◆ EXCERPTED DATA ◆
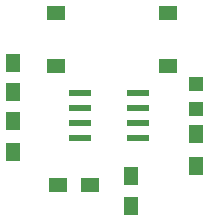
<source format=gbr>
G04 #@! TF.FileFunction,Paste,Top*
%FSLAX46Y46*%
G04 Gerber Fmt 4.6, Leading zero omitted, Abs format (unit mm)*
G04 Created by KiCad (PCBNEW 4.0.4-stable) date 10/20/17 11:10:49*
%MOMM*%
%LPD*%
G01*
G04 APERTURE LIST*
%ADD10C,0.100000*%
%ADD11R,1.250000X1.500000*%
%ADD12R,1.300000X1.500000*%
%ADD13R,1.500000X1.300000*%
%ADD14R,1.550000X1.300000*%
%ADD15R,1.198880X1.198880*%
%ADD16R,1.981200X0.558800*%
G04 APERTURE END LIST*
D10*
D11*
X132790000Y-98860000D03*
X132790000Y-101360000D03*
X122800000Y-91730000D03*
X122800000Y-89230000D03*
D12*
X122760000Y-94130000D03*
X122760000Y-96830000D03*
D13*
X126600000Y-99620000D03*
X129300000Y-99620000D03*
D14*
X126450000Y-85040000D03*
X126450000Y-89540000D03*
X135950000Y-89540000D03*
X135950000Y-85040000D03*
D15*
X138280000Y-91030980D03*
X138280000Y-93129020D03*
D12*
X138280000Y-95280000D03*
X138280000Y-97980000D03*
D16*
X133373800Y-95585000D03*
X133373800Y-94315000D03*
X133373800Y-93045000D03*
X133373800Y-91775000D03*
X128446200Y-91775000D03*
X128446200Y-93045000D03*
X128446200Y-94315000D03*
X128446200Y-95585000D03*
M02*

</source>
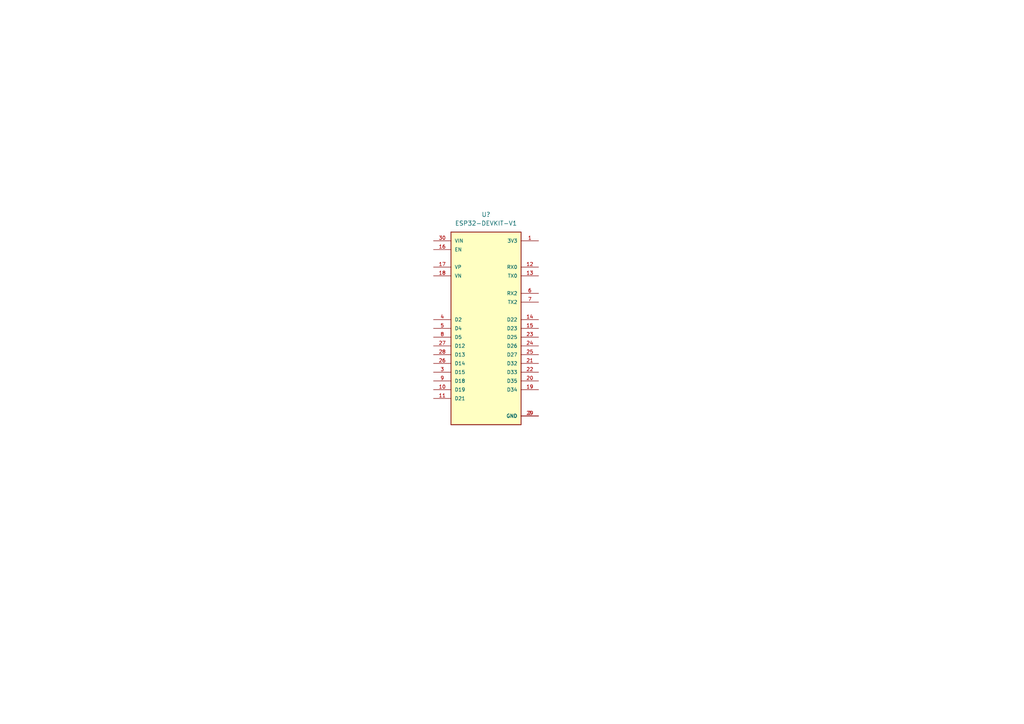
<source format=kicad_sch>
(kicad_sch (version 20211123) (generator eeschema)

  (uuid 584fdd89-d972-4aa0-80d7-349c06b93afc)

  (paper "A4")

  


  (symbol (lib_id "ESP32-DEVKIT-V1:ESP32-DEVKIT-V1") (at 140.97 95.25 0) (unit 1)
    (in_bom yes) (on_board yes) (fields_autoplaced)
    (uuid 9201599f-e9cc-459f-b9a7-9cc50f9caf66)
    (property "Reference" "U?" (id 0) (at 140.97 62.23 0))
    (property "Value" "ESP32-DEVKIT-V1" (id 1) (at 140.97 64.77 0))
    (property "Footprint" "MODULE_ESP32_DEVKIT_V1" (id 2) (at 140.97 95.25 0)
      (effects (font (size 1.27 1.27)) (justify bottom) hide)
    )
    (property "Datasheet" "" (id 3) (at 140.97 95.25 0)
      (effects (font (size 1.27 1.27)) hide)
    )
    (property "PARTREV" "N/A" (id 4) (at 140.97 95.25 0)
      (effects (font (size 1.27 1.27)) (justify bottom) hide)
    )
    (property "STANDARD" "Manufacturer Recommendations" (id 5) (at 140.97 95.25 0)
      (effects (font (size 1.27 1.27)) (justify bottom) hide)
    )
    (property "MAXIMUM_PACKAGE_HEIGHT" "6.8 mm" (id 6) (at 140.97 95.25 0)
      (effects (font (size 1.27 1.27)) (justify bottom) hide)
    )
    (property "MANUFACTURER" "DOIT" (id 7) (at 140.97 95.25 0)
      (effects (font (size 1.27 1.27)) (justify bottom) hide)
    )
    (pin "1" (uuid 320a246f-ba2d-464c-9fc6-d758a7871cb1))
    (pin "10" (uuid 029c559e-6804-4cd2-81ad-fa43ff48fb76))
    (pin "11" (uuid 5e354236-2fd9-4460-bfc6-3ca98f00e759))
    (pin "12" (uuid 4b367297-31c4-490e-bc95-8fca870a4f3d))
    (pin "13" (uuid c751c670-4ec0-477e-bee1-7c88f427e0d9))
    (pin "14" (uuid a42cf3fe-ecfd-4865-9049-47697a65e1b8))
    (pin "15" (uuid bb1a2a33-2d52-4a41-9628-02b7695df010))
    (pin "16" (uuid e0864cdb-4c85-4846-b034-969ed99c50fa))
    (pin "17" (uuid 4a316b37-44a1-445f-9db0-ab9453494583))
    (pin "18" (uuid 7132575d-60c6-4939-8b91-4ae24485bdc6))
    (pin "19" (uuid ebe9a844-f3bf-4ccf-b592-524b33076c75))
    (pin "2" (uuid fd4617fc-1bd2-4e7d-b577-5dbdcb9c9d90))
    (pin "20" (uuid 6a5bf97b-136c-470d-858c-b952c6a0faed))
    (pin "21" (uuid 1ccda577-5b56-4462-a485-a1c7545c5d6e))
    (pin "22" (uuid d351d5aa-08e4-41a6-9039-608975c103df))
    (pin "23" (uuid 15f35d59-16ce-4e70-96d2-be541af76cb5))
    (pin "24" (uuid 2c6aca14-752a-4712-aac1-20ba08bcc0dc))
    (pin "25" (uuid f8b11bda-8755-4ff0-b0d4-435a4b8472ad))
    (pin "26" (uuid 3e9983bd-1f14-4f43-861b-56754744cbb3))
    (pin "27" (uuid ca0c3ce6-b565-4abc-b2f1-11031085191e))
    (pin "28" (uuid be39283b-9eb2-4b93-86b5-5c9ab276f1d5))
    (pin "29" (uuid 7d4c10f9-1f3f-491a-8f15-d4e02501e1d2))
    (pin "3" (uuid 0ec87bf6-cf67-4c91-8866-20c1e721b729))
    (pin "30" (uuid eba76af0-136c-43f7-8c20-e958df5c66a6))
    (pin "4" (uuid 4f173bbf-3286-4c9c-b051-de70bd0a9bb8))
    (pin "5" (uuid 6522e73c-34d9-47dd-aa1e-01413961b172))
    (pin "6" (uuid bbeeca32-eb23-418f-a94d-3477e77e26f3))
    (pin "7" (uuid 9fdbd746-4c7f-41f0-9d19-657de292cb07))
    (pin "8" (uuid 1202c81c-5aee-43c9-90c2-c8c1dcbfdedc))
    (pin "9" (uuid 5beea8c9-879d-4dfa-83fd-129e8602793c))
  )

  (sheet_instances
    (path "/" (page "1"))
  )

  (symbol_instances
    (path "/9201599f-e9cc-459f-b9a7-9cc50f9caf66"
      (reference "U?") (unit 1) (value "ESP32-DEVKIT-V1") (footprint "MODULE_ESP32_DEVKIT_V1")
    )
  )
)

</source>
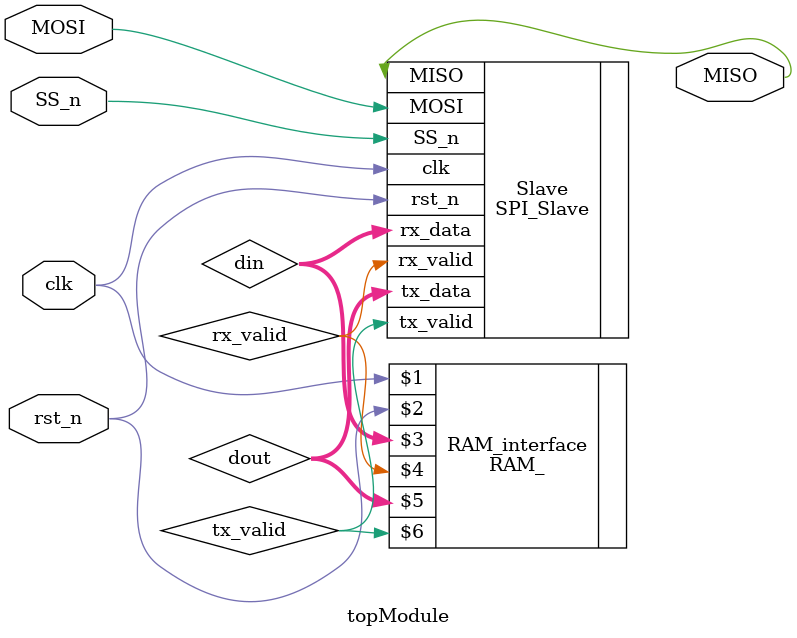
<source format=v>
module topModule(clk,rst_n,SS_n,MOSI,MISO);
input wire clk,rst_n,SS_n,MOSI;
output wire MISO;

//internal wires
wire [9:0] din;
wire [7:0] dout;
wire rx_valid,tx_valid;

// instantiation of SPI module
SPI_Slave Slave(
				.clk(clk),
				.rst_n(rst_n),
				.MOSI(MOSI),
				.SS_n(SS_n),
				.tx_valid(tx_valid),
				.tx_data(dout),
				.MISO(MISO),
				.rx_valid(rx_valid),
				.rx_data(din)
				);
// instantiation of RAM
RAM_ #(.MEM_DEPTH(8)) RAM_interface(clk,rst_n,din,rx_valid,dout,tx_valid);

endmodule
</source>
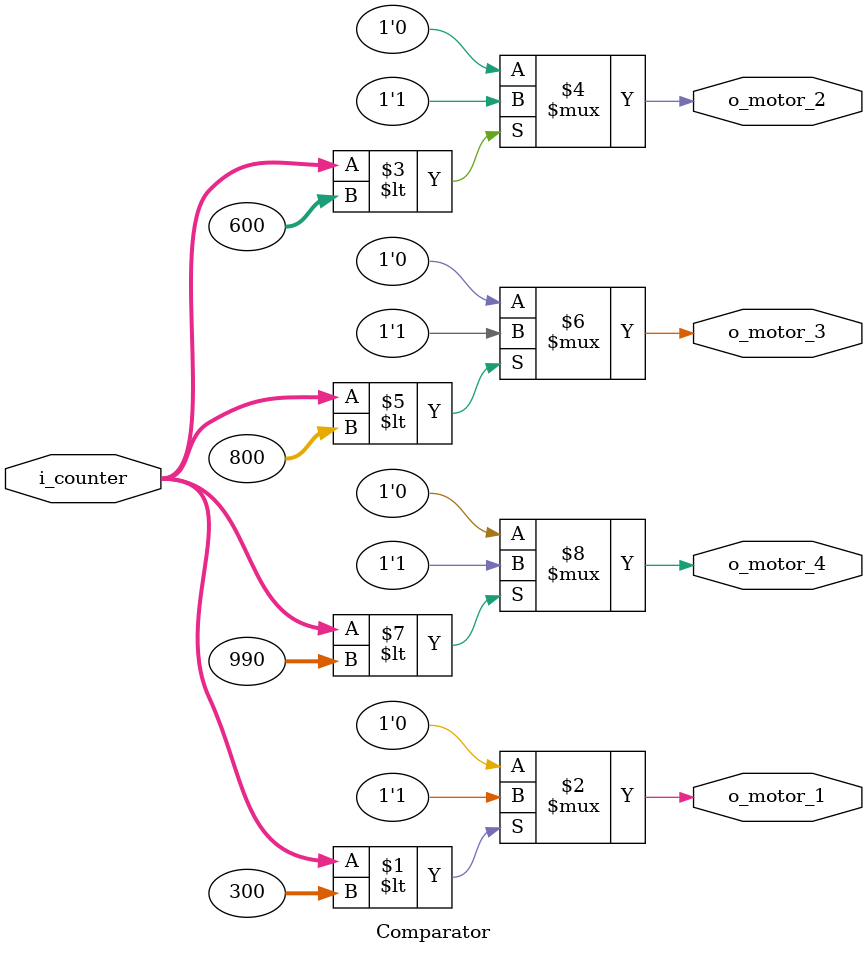
<source format=v>
`timescale 1ns / 1ps

module Comparator
(
    input [9:0] i_counter,
    output o_motor_1, o_motor_2, o_motor_3, o_motor_4
);

    assign o_motor_1 = (i_counter <300) ? 1'b1 : 1'b0;
    assign o_motor_2 = (i_counter <600) ? 1'b1 : 1'b0;
    assign o_motor_3 = (i_counter <800) ? 1'b1 : 1'b0;
    assign o_motor_4 = (i_counter <990) ? 1'b1 : 1'b0;

endmodule

</source>
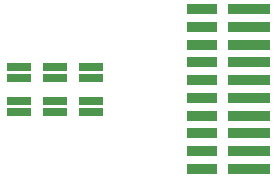
<source format=gts>
G04*
G04 #@! TF.GenerationSoftware,Altium Limited,Altium Designer,23.6.0 (18)*
G04*
G04 Layer_Color=8388736*
%FSLAX44Y44*%
%MOMM*%
G71*
G04*
G04 #@! TF.SameCoordinates,FE8EB53B-A1C7-40CC-A93C-7614493BD9FC*
G04*
G04*
G04 #@! TF.FilePolarity,Negative*
G04*
G01*
G75*
%ADD13R,3.5500X0.8500*%
%ADD14R,2.6500X0.8500*%
%ADD16R,2.1032X0.8032*%
D13*
X664210Y495710D02*
D03*
Y510710D02*
D03*
Y525710D02*
D03*
Y540710D02*
D03*
Y555710D02*
D03*
Y570710D02*
D03*
Y585710D02*
D03*
Y600710D02*
D03*
Y615710D02*
D03*
Y630710D02*
D03*
D14*
X625210Y495710D02*
D03*
Y510710D02*
D03*
Y525710D02*
D03*
Y540710D02*
D03*
Y555710D02*
D03*
Y570710D02*
D03*
Y585710D02*
D03*
Y600710D02*
D03*
Y615710D02*
D03*
Y630710D02*
D03*
D16*
X500380Y553140D02*
D03*
Y544140D02*
D03*
Y581660D02*
D03*
Y572660D02*
D03*
X469900Y581660D02*
D03*
Y572660D02*
D03*
X530860Y544140D02*
D03*
Y553140D02*
D03*
Y572660D02*
D03*
Y581660D02*
D03*
X469900Y544140D02*
D03*
Y553140D02*
D03*
M02*

</source>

◆ JOB ITEM ◆
Check each line of the entries above for the string "property", and return those that contain it.

◆ SOLUTION TO THIS EXERCISE ◆
    (property "Reference" "U?" (id 0) (at 140.97 62.23 0))
    (property "Value" "ESP32-DEVKIT-V1" (id 1) (at 140.97 64.77 0))
    (property "Footprint" "MODULE_ESP32_DEVKIT_V1" (id 2) (at 140.97 95.25 0)
    (property "Datasheet" "" (id 3) (at 140.97 95.25 0)
    (property "PARTREV" "N/A" (id 4) (at 140.97 95.25 0)
    (property "STANDARD" "Manufacturer Recommendations" (id 5) (at 140.97 95.25 0)
    (property "MAXIMUM_PACKAGE_HEIGHT" "6.8 mm" (id 6) (at 140.97 95.25 0)
    (property "MANUFACTURER" "DOIT" (id 7) (at 140.97 95.25 0)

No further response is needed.